Auch Apotheker sind involviert

Auch Apotheker spielen beim Schwangerschaftsverhütungsprogramm explizit eine Rolle. Sie müssen sicherstellen, dass

  • die Patientenkarte bei jeder Abgabe von Valproat ausgehändigt wird und dass die Patientinnen deren Inhalt verstehen,
  • auf die Sicherheitshinweise verstärkt eingegangen wird, insbesondere auf die Notwendigkeit zuverlässiger Verhütungsmethoden,
  • Patientinnen darüber informiert sind, die Anwendung von Valproat nicht abzubrechen und im Falle einer geplanten oder vermuteten Schwangerschaft unverzüglich einen Spezialisten aufzusuchen,
  • Valproat in der Originalverpackung mit einem außen angebrachten Warnhinweis abgegeben wird.

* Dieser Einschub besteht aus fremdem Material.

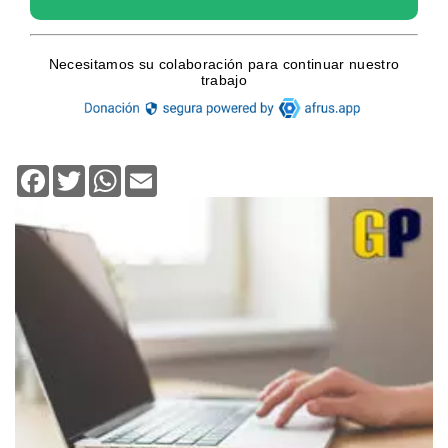
Facebook
Twitter
WhatsApp
Email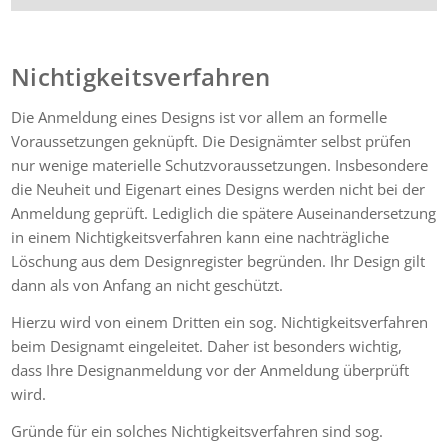
Nichtigkeitsverfahren
Die Anmeldung eines Designs ist vor allem an formelle
Voraussetzungen geknüpft. Die Designämter selbst prüfen
nur wenige materielle Schutzvoraussetzungen. Insbesondere
die Neuheit und Eigenart eines Designs werden nicht bei der
Anmeldung geprüft. Lediglich die spätere Auseinandersetzung
in einem Nichtigkeitsverfahren kann eine nachträgliche
Löschung aus dem Designregister begründen. Ihr Design gilt
dann als von Anfang an nicht geschützt.
Hierzu wird von einem Dritten ein sog. Nichtigkeitsverfahren
beim Designamt eingeleitet. Daher ist besonders wichtig,
dass Ihre Designanmeldung vor der Anmeldung überprüft
wird.
Gründe für ein solches Nichtigkeitsverfahren sind sog.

Außerdem wird darauf hingewiesen, dass Valproat in der Apotheke nicht ausgepackt werden sollte, wie es in einigen Ländern offenbar der Fall ist. Ist dies nicht zu vermeiden, müssen immer, sofern verfügbar, eine Kopie der Packungsbeilage, der Patientenkarte und der äußeren Verpackung mit abgegeben werden, heißt es im Rote-Hand-Brief.